> **THE PROBLEM**
Output the data exactly, with every line intact.

Collected data entries
********
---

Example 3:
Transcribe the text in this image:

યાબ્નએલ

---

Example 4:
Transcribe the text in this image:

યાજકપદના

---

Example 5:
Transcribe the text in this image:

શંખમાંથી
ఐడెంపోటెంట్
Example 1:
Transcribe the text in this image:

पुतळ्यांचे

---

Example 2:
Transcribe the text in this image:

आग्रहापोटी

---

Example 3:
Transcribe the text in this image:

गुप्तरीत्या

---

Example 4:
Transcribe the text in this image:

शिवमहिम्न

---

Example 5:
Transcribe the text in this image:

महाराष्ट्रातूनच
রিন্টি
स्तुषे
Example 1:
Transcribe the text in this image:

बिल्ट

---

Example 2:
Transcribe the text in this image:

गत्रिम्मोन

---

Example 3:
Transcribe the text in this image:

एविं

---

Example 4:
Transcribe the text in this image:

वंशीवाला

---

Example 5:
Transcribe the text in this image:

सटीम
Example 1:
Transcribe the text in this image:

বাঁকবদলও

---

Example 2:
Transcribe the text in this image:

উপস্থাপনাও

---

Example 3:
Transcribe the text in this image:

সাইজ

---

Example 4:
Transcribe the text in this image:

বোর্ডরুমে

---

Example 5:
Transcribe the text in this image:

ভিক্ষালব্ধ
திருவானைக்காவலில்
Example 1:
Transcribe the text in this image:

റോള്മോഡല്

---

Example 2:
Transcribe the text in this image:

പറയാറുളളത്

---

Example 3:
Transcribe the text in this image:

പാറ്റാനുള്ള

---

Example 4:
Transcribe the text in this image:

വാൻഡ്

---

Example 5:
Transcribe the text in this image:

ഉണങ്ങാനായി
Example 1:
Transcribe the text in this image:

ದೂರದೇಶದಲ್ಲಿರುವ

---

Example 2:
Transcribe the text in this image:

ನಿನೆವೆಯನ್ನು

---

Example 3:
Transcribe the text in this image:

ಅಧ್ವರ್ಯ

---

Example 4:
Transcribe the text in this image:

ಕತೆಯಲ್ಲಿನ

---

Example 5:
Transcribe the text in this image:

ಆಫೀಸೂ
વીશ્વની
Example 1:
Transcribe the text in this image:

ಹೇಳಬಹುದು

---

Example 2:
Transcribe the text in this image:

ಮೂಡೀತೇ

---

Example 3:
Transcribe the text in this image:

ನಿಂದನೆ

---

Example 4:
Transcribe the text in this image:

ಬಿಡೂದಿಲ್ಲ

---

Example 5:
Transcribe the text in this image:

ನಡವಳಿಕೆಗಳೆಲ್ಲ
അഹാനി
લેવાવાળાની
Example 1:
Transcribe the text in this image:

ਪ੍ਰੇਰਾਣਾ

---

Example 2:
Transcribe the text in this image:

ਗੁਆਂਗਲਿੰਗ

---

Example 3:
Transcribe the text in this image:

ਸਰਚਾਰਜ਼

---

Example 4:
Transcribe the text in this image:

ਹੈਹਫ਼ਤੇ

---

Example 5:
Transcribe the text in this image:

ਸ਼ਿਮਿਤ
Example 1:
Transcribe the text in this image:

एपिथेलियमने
********
> **OUTPUT FOR THIS EXERCISE**
---

Example 3:
Transcribe the text in this image:

યાબ્નએલ

---

Example 4:
Transcribe the text in this image:

યાજકપદના

---

Example 5:
Transcribe the text in this image:

શંખમાંથી
ఐడెంపోటెంట్
Example 1:
Transcribe the text in this image:

पुतळ्यांचे

---

Example 2:
Transcribe the text in this image:

आग्रहापोटी

---

Example 3:
Transcribe the text in this image:

गुप्तरीत्या

---

Example 4:
Transcribe the text in this image:

शिवमहिम्न

---

Example 5:
Transcribe the text in this image:

महाराष्ट्रातूनच
রিন্টি
स्तुषे
Example 1:
Transcribe the text in this image:

बिल्ट

---

Example 2:
Transcribe the text in this image:

गत्रिम्मोन

---

Example 3:
Transcribe the text in this image:

एविं

---

Example 4:
Transcribe the text in this image:

वंशीवाला

---

Example 5:
Transcribe the text in this image:

सटीम
Example 1:
Transcribe the text in this image:

বাঁকবদলও

---

Example 2:
Transcribe the text in this image:

উপস্থাপনাও

---

Example 3:
Transcribe the text in this image:

সাইজ

---

Example 4:
Transcribe the text in this image:

বোর্ডরুমে

---

Example 5:
Transcribe the text in this image:

ভিক্ষালব্ধ
திருவானைக்காவலில்
Example 1:
Transcribe the text in this image:

റോള്മോഡല്

---

Example 2:
Transcribe the text in this image:

പറയാറുളളത്

---

Example 3:
Transcribe the text in this image:

പാറ്റാനുള്ള

---

Example 4:
Transcribe the text in this image:

വാൻഡ്

---

Example 5:
Transcribe the text in this image:

ഉണങ്ങാനായി
Example 1:
Transcribe the text in this image:

ದೂರದೇಶದಲ್ಲಿರುವ

---

Example 2:
Transcribe the text in this image:

ನಿನೆವೆಯನ್ನು

---

Example 3:
Transcribe the text in this image:

ಅಧ್ವರ್ಯ

---

Example 4:
Transcribe the text in this image:

ಕತೆಯಲ್ಲಿನ

---

Example 5:
Transcribe the text in this image:

ಆಫೀಸೂ
વીશ્વની
Example 1:
Transcribe the text in this image:

ಹೇಳಬಹುದು

---

Example 2:
Transcribe the text in this image:

ಮೂಡೀತೇ

---

Example 3:
Transcribe the text in this image:

ನಿಂದನೆ

---

Example 4:
Transcribe the text in this image:

ಬಿಡೂದಿಲ್ಲ

---

Example 5:
Transcribe the text in this image:

ನಡವಳಿಕೆಗಳೆಲ್ಲ
അഹാനി
લેવાવાળાની
Example 1:
Transcribe the text in this image:

ਪ੍ਰੇਰਾਣਾ

---

Example 2:
Transcribe the text in this image:

ਗੁਆਂਗਲਿੰਗ

---

Example 3:
Transcribe the text in this image:

ਸਰਚਾਰਜ਼

---

Example 4:
Transcribe the text in this image:

ਹੈਹਫ਼ਤੇ

---

Example 5:
Transcribe the text in this image:

ਸ਼ਿਮਿਤ
Example 1:
Transcribe the text in this image:

एपिथेलियमने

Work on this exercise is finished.